Wäre sehr nett, wenn mir jemand helfen könnte.
Danke im Voraus,
Lexa


_Dieser Beitrag wurde von L-ectron-X am 20.05.2007 um 12:46 Uhr editiert.
Code-Tags eingefügt._


----------



## schoppenhauer_entfernt_ (20. Mai 2007)

Es ist ja nicht so, dass man in *penetranter Weise* vor dem Posten dazu aufgefordert wird, aber... Hast du schon mal was von Code-Tags gehört... Und siehst du den Code-Button über deinem Beitrag, wenn du einen schreiben willst?


----------



## lexa (20. Mai 2007)

Sorry, hab ich nicht.
Was soll das sein?


----------



## schoppenhauer_entfernt_ (20. Mai 2007)

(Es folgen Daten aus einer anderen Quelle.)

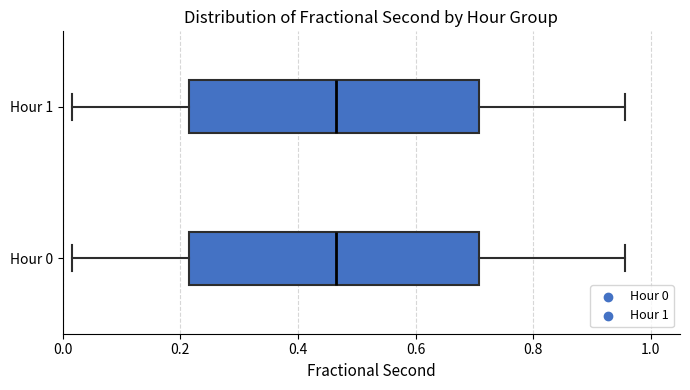

Reading bottom to top, transcribe this box plot: for each box, give where its median line is, the range the box spans, and where its two whiskers end, as read against the x-axis. The values are not printed on the chart, so give them approximately, as read against the axis.

Hour 0: median 0.46, box 0.22 to 0.70, whiskers 0.02 to 0.96
Hour 1: median 0.46, box 0.22 to 0.70, whiskers 0.02 to 0.96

Ah. Die freundlichen Mods haben das für dich erledigt. Wenn du Java-Quellcode postest, setze den doch bitte immer zwischen *[*code*]* und *[*/code*]*. (Die Eckigen klammern hab ich fett gemacht, weil sonst der Quelltext das als richtige code-tags interpretiert).
Ansonsten schau dir mal Integer.parseInt an... Also du kannst jederzeit einen Integer in seine dezimale String-Repräsentation umwandeln, und umgekehrt...


----------



## L-ectron-X (20. Mai 2007)

Hi lexa, dein Code ist ziemlich konfus und voller Fehler. Wenn du zunächst erst mal die Codezeilen richtig ausrichtest, werden dir schon die ersten Fehler ins Auge springen.


----------



## lexa (20. Mai 2007)

Wow. Danke.
Das mit dem Integer ist mir schon klar. ich verstehe nur nicht in welcher Klass das erfolgen muss und an welcher Stelle.
Sozusagen muss das Programm eine Schleife durchlaufen, in der es den eingegebenen Betrag überprüft und dann etwas im Fenster ausgibt oder? :?


----------



## lexa (20. Mai 2007)

Ps:
Hab versucht die Zeilen richtig auszurichten. 
Doch das mit dem Bezahlen funktioniert immer noch nicht. 
Vielleicht find ich meine Fehler auch nicht.
Könnt Ihr mir vielleicht einen Tipp geben, bitte?


----------